1. Overview

In this tutorial, we’ll briefly introduce curve fitting. First, we’ll present the basic terminology and the main categories of curve fitting, and then we’ll present the least-squares algorithm for curve fitting along with a detailed example.

2. Preliminaries

Let’s suppose that we are given a set of measured data points. Curve fitting is the process of finding a mathematical function in an analytic form that best fits this set of data. The first question that may arise is why do we need that. There are many cases that curve fitting can prove useful:

  • quantify a general trend of the measured data
  • remove noise from a function
  • extract meaningful parameters from the learning curve
  • summarize the relationships among two or more variables

3. Categories

Generally, curve fitting falls into two main categories based on how we handle the observed data:

curve

3.1. Best Fit

Here, we assume that the measured data points are noisy. So, we don’t want to fit a curve that intercepts every data point. Our goal is to learn a function that minimizes some predefined error on the given data points.

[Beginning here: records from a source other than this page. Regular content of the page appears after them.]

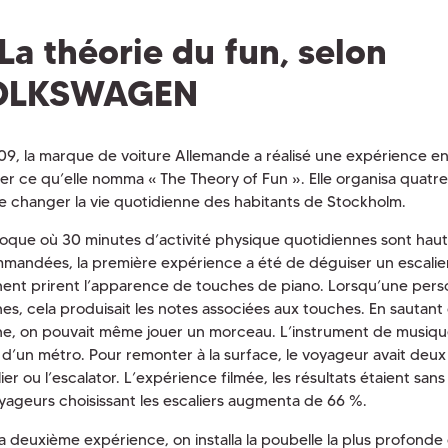
La théorie du fun, selon
OLKSWAGEN
09, la marque de voiture Allemande a réalisé une expérience 
er ce qu’elle nomma « The Theory of Fun ». Elle organisa quatr
e changer la vie quotidienne des habitants de Stockholm.
poque où 30 minutes d’activité physique quotidiennes sont ha
mandées, la première expérience a été de déguiser un escalier
ent prirent l’apparence de touches de piano. Lorsqu’une perso
es, cela produisait les notes associées aux touches. En sautan
e, on pouvait même jouer un morceau. L’instrument de musique f
e d’un métro. Pour remonter à la surface, le voyageur avait deux
lier ou l’escalator. L’expérience filmée, les résultats étaient san
yageurs choisissant les escaliers augmenta de 66 %.
la deuxième expérience, on installa la poubelle la plus profon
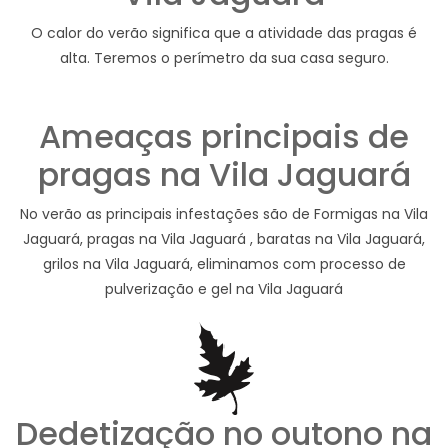
O calor do verão significa que a atividade das pragas é
alta. Teremos o perímetro da sua casa seguro.
Ameaças principais de
pragas na Vila Jaguará
No verão as principais infestações são de Formigas na Vila
Jaguará, pragas na Vila Jaguará , baratas na Vila Jaguará,
grilos na Vila Jaguará, eliminamos com processo de
pulverização e gel na Vila Jaguará
Dedetização no outono na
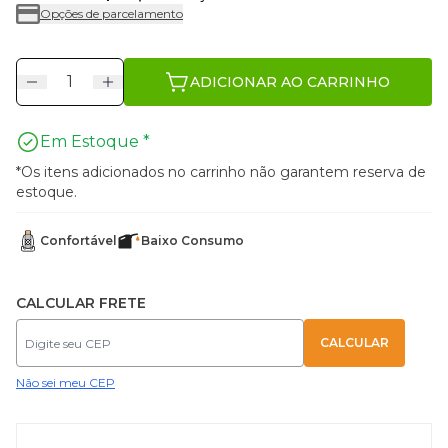
Opções de parcelamento
ADICIONAR AO CARRINHO
Em Estoque *
*Os itens adicionados no carrinho não garantem reserva de
estoque.
Confortável
Baixo Consumo
CALCULAR FRETE
Não sei meu CEP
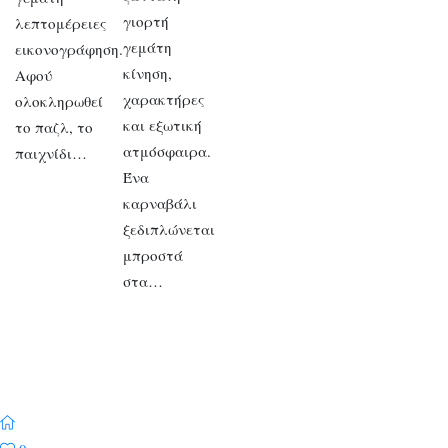
γιορτή
λεπτομέρειες
γεμάτη
εικονογράφηση.
κίνηση,
Αφού
χαρακτήρες
ολοκληρωθεί
και εξωτική
το παζλ, το
ατμόσφαιρα.
παιχνίδι…
Ένα
καρναβάλι
ξεδιπλώνεται
μπροστά
στα…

The simplest best fit method is linear regression, where the curve is a straight line. More formally, we have the parametric function y = a x + b were a is the slope and b is the intercept and a set of samples (x_1, y_1), (x_2, y_2), ..., (x_n, y_n). Our goal is to learn the values of a and b to minimize an error criterion on the given samples.

More generally, polynomial regression refers to the case that we want to fit a polynomial of a specific order \mathbf{d} to our data:

  • linear when d = 1: y = a x + b
  • quadratic when d = 2: y = a x^2 + b x + c
  • cubic when d = 3: y = a x^3 + b x^2 + c x + d

In the functions above, we can observe that each time the parameters we want to learn are equal to \mathbf{d+1}. Below, we can see some examples of curve fitting using different functions:

orders

Also, we can fit any other function to our data like:

  • trigonometric functions
  • Gaussian functions
  • sigmoid functions

3.2. Exact Fit

In this case, we assume that the given samples are not noisy, and we want to learn a curve that passes through each point. It is useful in cases we want to derive finite-difference approximations or to find minimums, maximums, and zero crossings of a function.

In the figure below, we can see an example of an exact fit using polynomial interpolation.
interpolation

4. Least-Squares Algorithm

There are many proposed algorithms for curve fitting. The most well-known method is least squares, where we search for a curve such that the sum of squares of the residuals is minimum. By saying residual, we refer to the difference between the observed sample and the estimation from the fitted curve. It can be used both for linear and non-linear relationships.

In the linear case when d=1, the function we want to fit is y = a x + b. So, we want to find the parameters a, b so as to minimize T = \sum_i (y_i - (b + a x_i))^2 (sum of residuals).

In order to minimize the above term there are two conditions:

\frac{\partial T}{\partial a} = 0 \to 2 \sum_i (y_i - (b + a x_i)) (-x_i) = 0 \to \sum_i x_i y_i = b \sum_i x_i + a \sum_i x_i^2

\frac{\partial T}{\partial b} = 0 \to 2 \sum_i (y_i - (b + a x_i)) = 0 \to \sum_i y_i = nb + a \sum_i x_i

In non-linear least-squares problems, a very famous algorithm is the Gauss-Newton method. While we don’t have theoretical proof that the algorithm converges, it finds a proper solution in practice and is easy to implement.

5. Example

Here we’ll see an example of fitting a straight line in a set of samples using the least-squares method. Let’s suppose we have the following data:

(1, 3), (2, 4), (3, 5), (4, 6), (5, 8)

In the graph below, we can see the data in a scatter plot:
data

We want to fit the linear function y = a x + b. If we replace our data in the equations we derived in the previous section we have the following results:

  • 26 = 5b + 15a
  • 90 = 15b + 55a

We solve the above system of two equations and two variables, and we find that a=1.2 and b=1.6. So, we have the function y = 1.2x + 1.6:

line

In the graph above, the red line corresponds to the fitted curve on the input data (blue dots). As we expected, the fitted line is the one that has the minimum distance from the input points.

6. Conclusion

In this tutorial, we talked about curve fitting. First, we made an introduction to the basic terminology and the categories of curve fitting. Then, we presented the least-squares algorithm both theoretically and through an example.